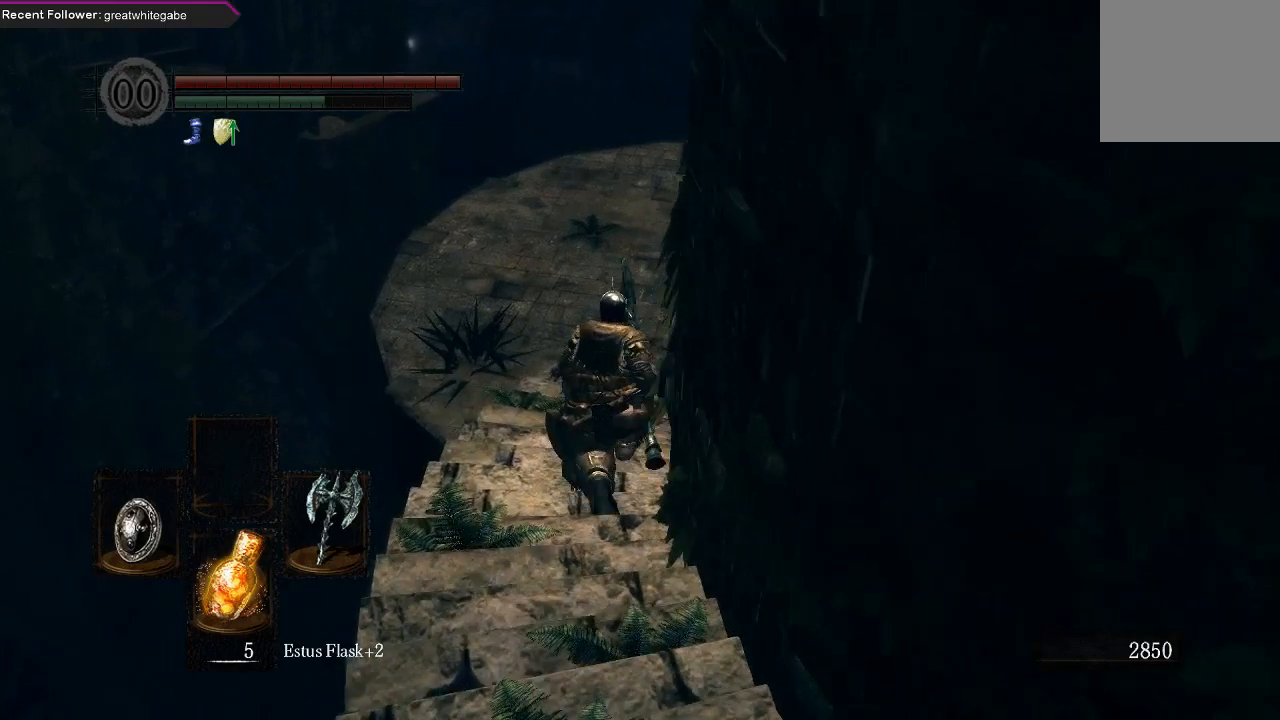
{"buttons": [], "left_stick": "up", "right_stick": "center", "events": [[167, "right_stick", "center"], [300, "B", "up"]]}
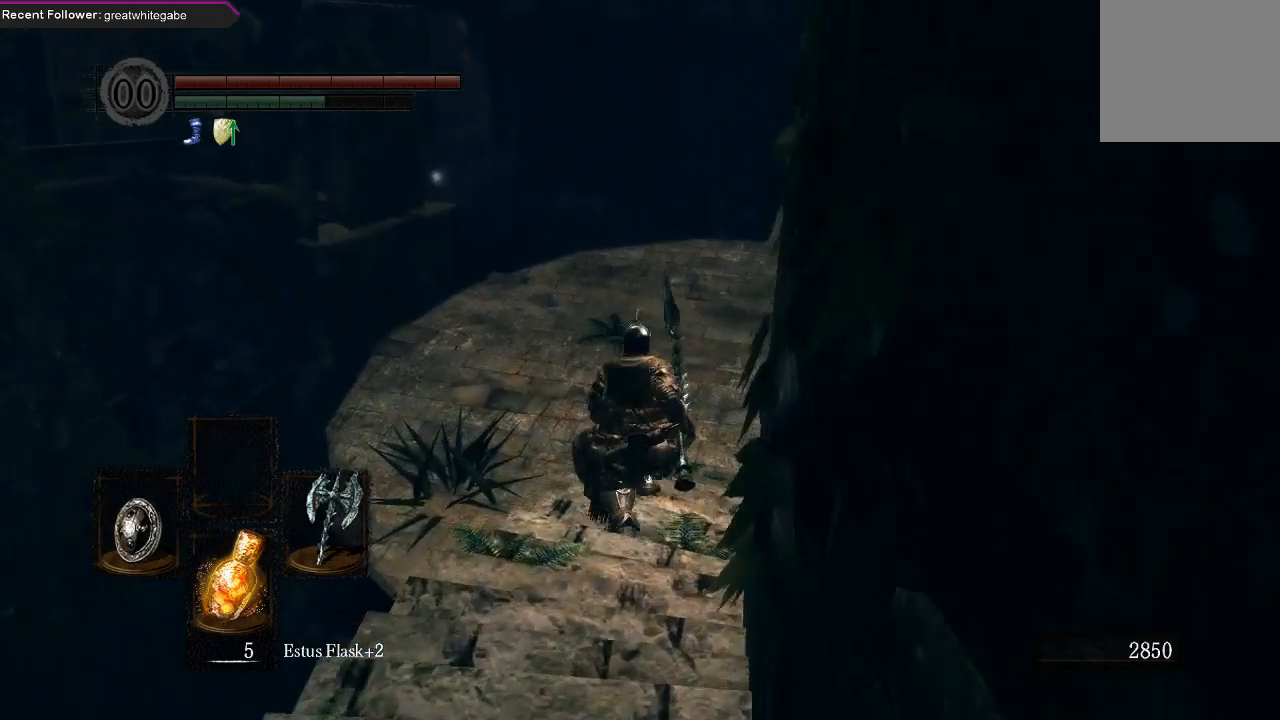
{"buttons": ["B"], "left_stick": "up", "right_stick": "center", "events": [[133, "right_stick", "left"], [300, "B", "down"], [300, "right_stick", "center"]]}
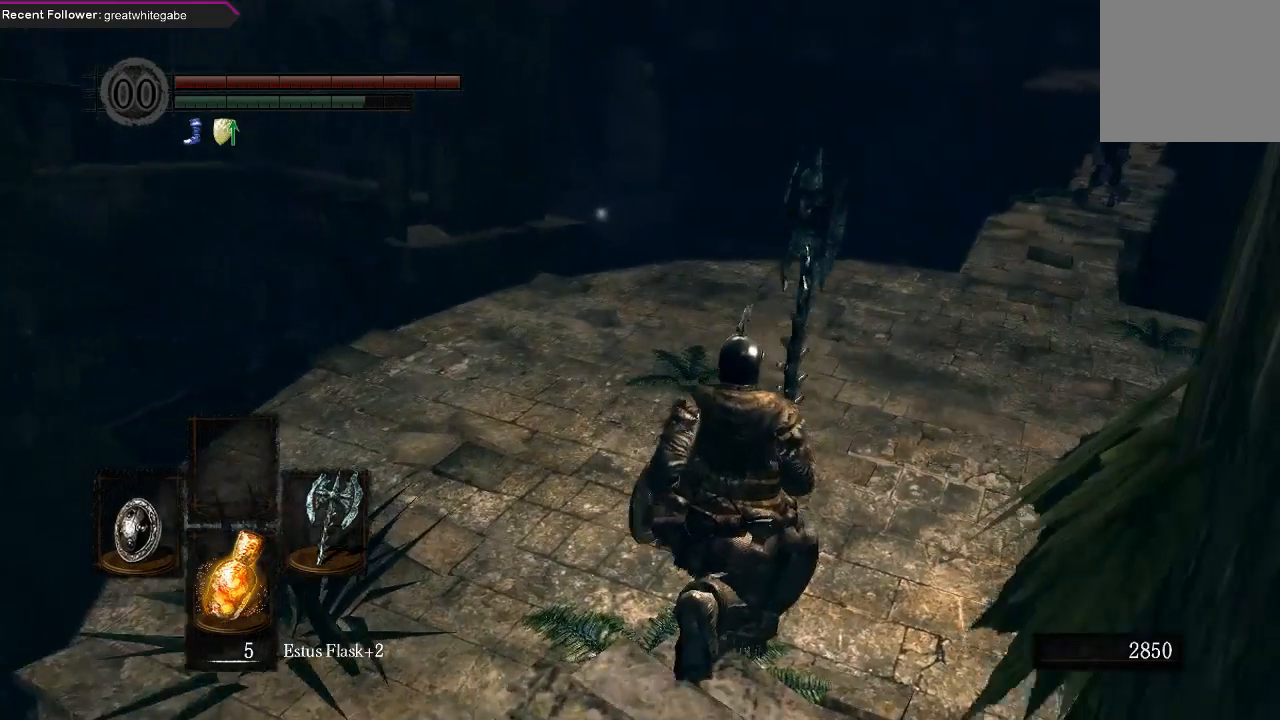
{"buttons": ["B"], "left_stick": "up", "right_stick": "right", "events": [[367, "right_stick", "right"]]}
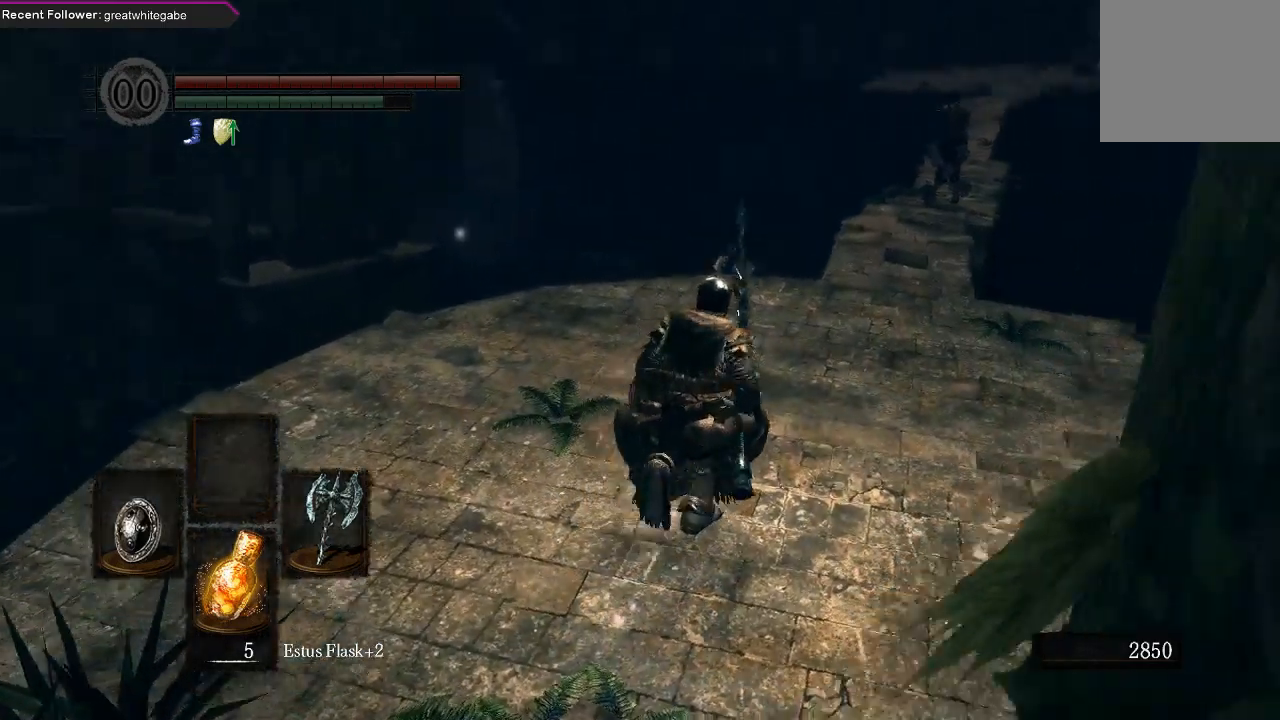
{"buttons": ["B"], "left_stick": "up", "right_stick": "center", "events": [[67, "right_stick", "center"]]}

:::

• Task details: Please ensure that the data above is repeated exactly, with no pictures in the copy.

• Problem solution:
{"buttons": [], "left_stick": "up", "right_stick": "center", "events": [[167, "right_stick", "center"], [300, "B", "up"]]}
{"buttons": ["B"], "left_stick": "up", "right_stick": "center", "events": [[133, "right_stick", "left"], [300, "B", "down"], [300, "right_stick", "center"]]}
{"buttons": ["B"], "left_stick": "up", "right_stick": "right", "events": [[367, "right_stick", "right"]]}
{"buttons": ["B"], "left_stick": "up", "right_stick": "center", "events": [[67, "right_stick", "center"]]}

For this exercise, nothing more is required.